> _Entries shown_
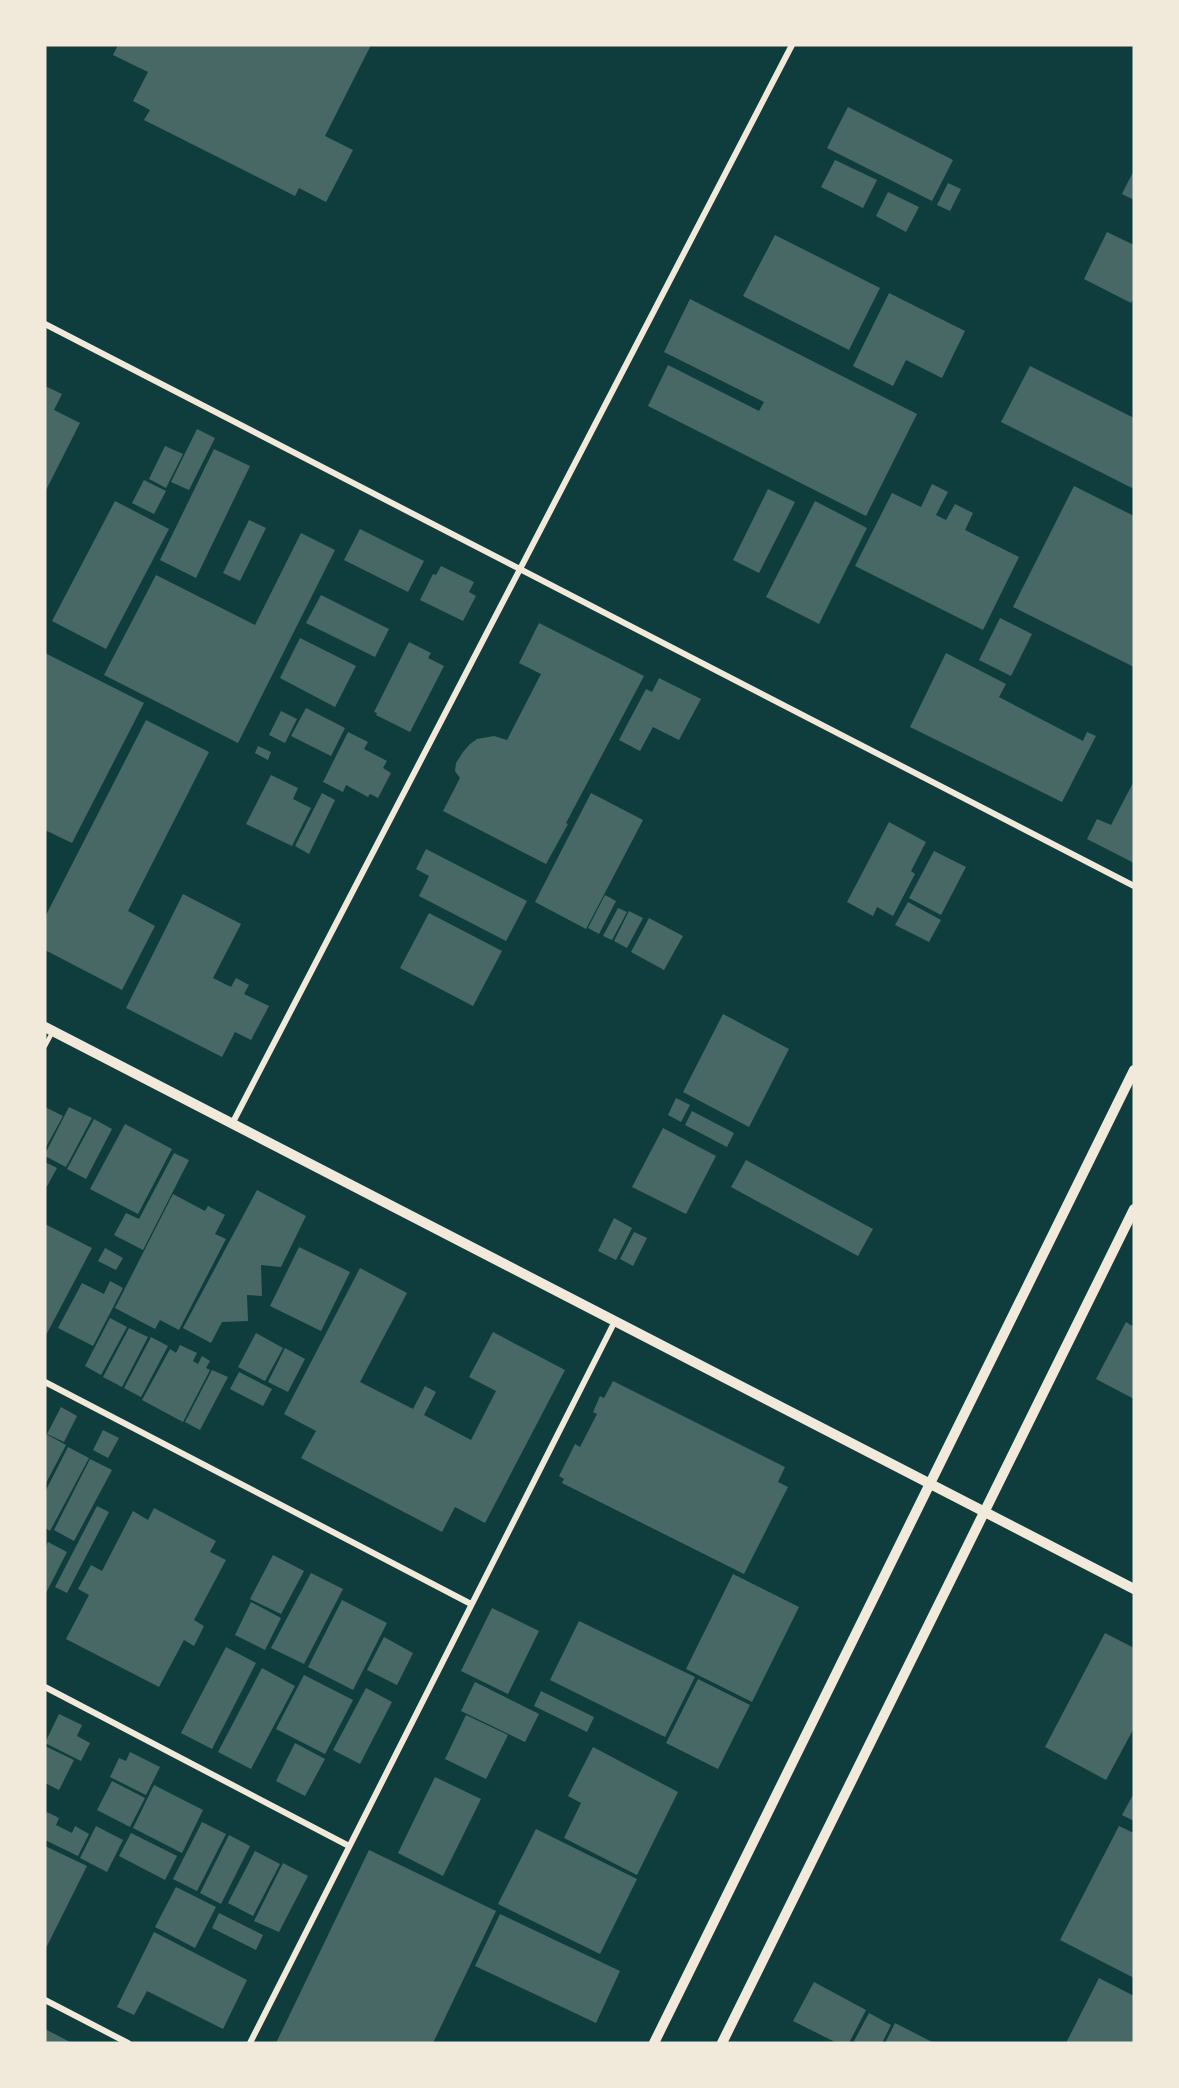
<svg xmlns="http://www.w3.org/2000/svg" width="1179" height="2088" viewBox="0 0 1179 2088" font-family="'Zilla Slab',serif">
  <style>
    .building { fill: #486865 }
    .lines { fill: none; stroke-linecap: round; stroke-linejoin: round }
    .service { stroke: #f1e9da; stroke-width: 4.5 }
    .minor { stroke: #f1e9da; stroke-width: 6 }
    .tertiary { stroke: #f1e9da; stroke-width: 10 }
  </style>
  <rect width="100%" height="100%" fill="#0f3d3e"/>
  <!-- building -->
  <path class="building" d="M 118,45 L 371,45 L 325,136 L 353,150 L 326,202 L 299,188 L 295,196 L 144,120 L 150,110 L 133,101 L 148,72 L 113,55 Z
    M 848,107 L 953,160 L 932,201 L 827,148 Z
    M 835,160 L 877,180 L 863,208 L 821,187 Z
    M 1134,170 L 1134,200 L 1122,194 Z
    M 948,183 L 961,189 L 950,211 L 937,205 Z
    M 888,192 L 919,207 L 906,232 L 876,216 Z
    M 1107,232 L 1134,245 L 1134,298 L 1131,303 L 1084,279 Z
    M 775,235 L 880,288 L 849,350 L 743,296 Z
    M 889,293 L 965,331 L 942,378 L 906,360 L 893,386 L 853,366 Z
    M 690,299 L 917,414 L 866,516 L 648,406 L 668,365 L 759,411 L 764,402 L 664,352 Z
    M 1030,366 L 1134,418 L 1134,489 L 1001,422 Z
    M 45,386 L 62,394 L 54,410 L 80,423 L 45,492 Z
    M 197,429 L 215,438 L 189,490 L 171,482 Z
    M 165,446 L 183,454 L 166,488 L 149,479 Z
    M 214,449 L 250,466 L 196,578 L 160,560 Z
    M 144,480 L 166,491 L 154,514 L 132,503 Z
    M 932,484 L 948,492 L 936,515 L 946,520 L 955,504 L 973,513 L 965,530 L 1019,557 L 983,630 L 855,566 L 892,493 L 921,507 Z
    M 1074,486 L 1134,516 L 1134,667 L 1013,607 Z
    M 768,489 L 795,502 L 759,573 L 733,560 Z
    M 115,501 L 169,529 L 106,649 L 52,621 Z
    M 815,501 L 867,528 L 819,624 L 766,597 Z
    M 249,520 L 266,528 L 240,581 L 223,573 Z
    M 360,529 L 424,561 L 408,592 L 344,560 Z
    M 301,533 L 335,550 L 238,743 L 104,675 L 156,575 L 255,625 Z
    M 441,566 L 474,582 L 469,592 L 476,596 L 463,621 L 420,600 L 433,574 L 436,575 Z
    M 321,595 L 389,629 L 375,657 L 306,623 Z
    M 1000,618 L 1032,634 L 1011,676 L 979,660 Z
    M 539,623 L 644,676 L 566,823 L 568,824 L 546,864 L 443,811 L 460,778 L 455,771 L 456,763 L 463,752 L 470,744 L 477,739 L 494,736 L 507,740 L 541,674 L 519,663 Z
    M 300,638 L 356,666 L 335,707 L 280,678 Z
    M 409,642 L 431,653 L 428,658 L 444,666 L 410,732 L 376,715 L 377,713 L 374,712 Z
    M 45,653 L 144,703 L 72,843 L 45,830 Z
    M 946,653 L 1006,684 L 999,697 L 1083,741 L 1087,732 L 1096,736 L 1062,802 L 910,727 Z
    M 659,678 L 701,699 L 679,740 L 653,727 L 640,751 L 619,740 L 646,689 L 652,692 Z
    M 306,708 L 345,728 L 331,756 L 291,736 Z
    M 281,711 L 297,719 L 285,743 L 269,735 Z
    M 146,720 L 209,752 L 128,911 L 155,926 L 122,990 L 45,950 L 45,917 Z
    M 348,732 L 368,742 L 364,749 L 387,761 L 383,768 L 391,773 L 378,798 L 370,794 L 368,797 L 346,785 L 343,792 L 323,782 Z
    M 258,746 L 271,752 L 268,760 L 255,753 Z
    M 271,775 L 298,788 L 293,799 L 311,808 L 292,846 L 246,824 Z
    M 1134,781 L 1134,863 L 1087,839 L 1097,819 L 1111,825 Z
    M 322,793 L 335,800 L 309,854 L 295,846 Z
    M 591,793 L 643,820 L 586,929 L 535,902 Z
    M 889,822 L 926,842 L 911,871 L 915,874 L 893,916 L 877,907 L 873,916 L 847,902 Z
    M 426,849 L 527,901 L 506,941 L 419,896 L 429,876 L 416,869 Z
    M 934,851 L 966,867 L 941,915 L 909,898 Z
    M 183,894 L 241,924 L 213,978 L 231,987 L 236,978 L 249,985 L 244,994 L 269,1006 L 251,1040 L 235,1032 L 222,1057 L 126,1008 Z
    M 605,895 L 616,901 L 599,934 L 588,928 Z
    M 908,902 L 941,920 L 929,942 L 895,925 Z
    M 618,908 L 627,912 L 612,940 L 603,936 Z
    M 629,911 L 643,918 L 627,948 L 614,941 Z
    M 429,913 L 502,951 L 473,1006 L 400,968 Z
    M 649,918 L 683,936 L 664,970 L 631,952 Z
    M 723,1014 L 789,1049 L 749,1127 L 683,1092 Z
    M 676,1098 L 690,1105 L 681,1122 L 668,1115 Z
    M 45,1107 L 63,1116 L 45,1149 Z
    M 69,1107 L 92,1118 L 66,1167 L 45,1156 L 45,1154 Z
    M 692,1111 L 734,1133 L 727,1147 L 685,1125 Z
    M 94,1119 L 112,1129 L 86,1179 L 67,1169 Z
    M 125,1124 L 172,1149 L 138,1214 L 90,1189 Z
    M 663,1128 L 716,1156 L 686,1214 L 632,1187 Z
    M 174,1153 L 189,1160 L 143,1250 L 114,1235 L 126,1213 L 139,1219 Z
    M 746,1160 L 873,1229 L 858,1256 L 731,1187 Z
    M 45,1162 L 57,1168 L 45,1190 Z
    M 257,1190 L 306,1216 L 281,1267 L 261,1265 L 262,1296 L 247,1295 L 248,1321 L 222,1322 L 211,1343 L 183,1328 Z
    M 173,1194 L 205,1211 L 208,1206 L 225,1215 L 215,1234 L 226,1239 L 179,1330 L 160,1320 L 155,1329 L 115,1308 Z
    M 614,1218 L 632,1228 L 616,1260 L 598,1251 Z
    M 45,1224 L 92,1248 L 45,1337 Z
    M 634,1232 L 647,1238 L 633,1266 L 620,1259 Z
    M 299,1247 L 350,1272 L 321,1331 L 270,1306 Z
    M 105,1248 L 123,1258 L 116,1270 L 98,1261 Z
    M 360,1268 L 407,1293 L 360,1382 L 413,1409 L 425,1386 L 436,1392 L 424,1415 L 471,1440 L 496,1391 L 469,1377 L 493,1332 L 565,1370 L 485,1523 L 455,1507 L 442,1532 L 301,1458 L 316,1431 L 284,1414 Z
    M 110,1281 L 123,1288 L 93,1346 L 58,1328 L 82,1283 L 104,1294 Z
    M 110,1318 L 127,1327 L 101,1375 L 85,1366 Z
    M 1126,1322 L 1134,1327 L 1134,1399 L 1096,1379 Z
    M 129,1328 L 148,1337 L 122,1387 L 103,1377 Z
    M 256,1333 L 283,1348 L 265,1381 L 238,1367 Z
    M 151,1337 L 168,1346 L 141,1397 L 124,1388 Z
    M 180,1345 L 197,1353 L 193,1361 L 198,1364 L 202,1356 L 210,1361 L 206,1368 L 210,1370 L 183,1422 L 142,1400 L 170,1349 L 176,1353 Z
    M 285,1348 L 305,1359 L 288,1392 L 268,1382 Z
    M 212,1370 L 228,1377 L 200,1430 L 185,1422 Z
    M 239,1372 L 272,1389 L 263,1406 L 230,1389 Z
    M 613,1381 L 785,1467 L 778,1482 L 788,1487 L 744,1574 L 562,1483 L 564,1479 L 559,1476 L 575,1444 L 580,1447 L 597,1414 L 593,1412 L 600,1396 L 604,1398 Z
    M 61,1407 L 77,1416 L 64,1442 L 47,1434 Z
    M 103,1430 L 119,1438 L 108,1458 L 93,1450 Z
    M 46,1434 L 66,1445 L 45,1485 L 45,1436 Z
    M 68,1447 L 89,1458 L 50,1531 L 45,1528 L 45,1492 Z
    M 90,1459 L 112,1470 L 74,1541 L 54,1530 Z
    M 97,1506 L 109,1512 L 67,1593 L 55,1587 Z
    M 154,1508 L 216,1541 L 210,1552 L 226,1560 L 194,1620 L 204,1626 L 194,1646 L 184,1640 L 159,1687 L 66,1639 L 89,1595 L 78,1589 L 91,1565 L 102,1571 L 133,1511 L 148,1520 Z
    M 48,1542 L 67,1552 L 45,1595 L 45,1548 Z
    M 273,1555 L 304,1571 L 281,1614 L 250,1599 Z
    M 311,1573 L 343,1589 L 304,1664 L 271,1648 Z
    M 733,1574 L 799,1607 L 752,1702 L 686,1669 Z
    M 342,1600 L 387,1623 L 353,1690 L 308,1667 Z
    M 251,1602 L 281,1618 L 265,1650 L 235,1635 Z
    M 492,1608 L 539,1631 L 508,1694 L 461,1671 Z
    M 579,1621 L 695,1677 L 665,1737 L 550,1680 Z
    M 1105,1633 L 1134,1648 L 1134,1728 L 1106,1780 L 1045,1747 Z
    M 384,1637 L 413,1653 L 397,1685 L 367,1670 Z
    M 226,1647 L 256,1663 L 212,1749 L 181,1733 Z
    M 262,1668 L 295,1686 L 251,1769 L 218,1752 Z
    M 304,1675 L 353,1700 L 325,1754 L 276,1729 Z
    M 698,1679 L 750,1705 L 718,1769 L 666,1743 Z
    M 475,1682 L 539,1714 L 525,1742 L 461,1711 Z
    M 366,1688 L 392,1702 L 360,1764 L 333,1750 Z
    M 541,1691 L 594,1717 L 587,1732 L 534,1706 Z
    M 59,1714 L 82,1725 L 77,1736 L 90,1743 L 81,1761 L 45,1743 Z
    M 466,1715 L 508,1735 L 486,1779 L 445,1759 Z
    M 295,1743 L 325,1759 L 305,1796 L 276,1781 Z
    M 45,1746 L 74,1760 L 59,1790 L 45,1783 Z
    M 593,1747 L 678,1792 L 637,1875 L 564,1838 L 581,1803 L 568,1796 Z
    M 130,1752 L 160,1767 L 146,1795 L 110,1777 L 119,1758 L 126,1761 Z
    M 435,1777 L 481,1799 L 443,1876 L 398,1853 Z
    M 112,1781 L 145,1798 L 130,1827 L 97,1810 Z
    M 154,1785 L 203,1810 L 182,1853 L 133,1828 Z
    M 1134,1793 L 1134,1821 L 1122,1815 Z
    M 47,1812 L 59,1818 L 56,1825 L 72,1833 L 75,1826 L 89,1834 L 78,1856 L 45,1840 L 45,1816 Z
    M 202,1822 L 226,1834 L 197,1891 L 173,1879 Z
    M 96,1826 L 123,1840 L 107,1872 L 80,1858 Z
    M 1119,1826 L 1134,1833 L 1134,1978 L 1060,1940 Z
    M 536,1829 L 637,1879 L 600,1954 L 498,1904 Z
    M 131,1833 L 177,1856 L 165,1880 L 119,1856 Z
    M 229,1835 L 250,1846 L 221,1904 L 200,1893 Z
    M 45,1846 L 87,1866 L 45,1950 Z
    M 369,1850 L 496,1911 L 433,2043 L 276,2043 Z
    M 255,1851 L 280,1864 L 253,1916 L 228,1903 Z
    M 283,1863 L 308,1876 L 279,1932 L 254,1921 Z
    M 176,1887 L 216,1907 L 195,1948 L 155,1927 Z
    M 219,1913 L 263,1935 L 256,1950 L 212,1928 Z
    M 500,1914 L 620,1971 L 596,2023 L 475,1966 Z
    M 154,1932 L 247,1980 L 223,2029 L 147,1991 L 134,2015 L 117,2007 Z
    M 1099,1978 L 1134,1996 L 1134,2043 L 1066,2043 Z
    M 814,1982 L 866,2010 L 849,2043 L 837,2043 L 793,2021 Z
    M 869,2013 L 891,2025 L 882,2043 L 858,2043 L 854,2041 Z
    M 895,2023 L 934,2043 L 885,2043 Z
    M 45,2029 L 72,2043 L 45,2043 Z"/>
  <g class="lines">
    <!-- service -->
    <path class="service" d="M 45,1046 L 52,1033"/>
    <!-- minor -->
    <path class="minor" d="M 45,324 L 1134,886
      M 232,1124 L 792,45
      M 45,1382 L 471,1604
      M 45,1687 L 349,1846
      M 45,2000 L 128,2043
      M 250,2043 L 615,1321"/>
    <!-- tertiary -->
    <path class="tertiary" d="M 45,1027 L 1134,1589
      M 654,2043 L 1134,1070
      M 722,2043 L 1134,1209"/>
  </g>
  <!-- border -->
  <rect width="1179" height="2088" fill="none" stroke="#f1e9da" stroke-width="93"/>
</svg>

> _Exercise instructions_
Pull out every line above that holds the word "lines".

> _Response below_
    .lines { fill: none; stroke-linecap: round; stroke-linejoin: round }
  <g class="lines">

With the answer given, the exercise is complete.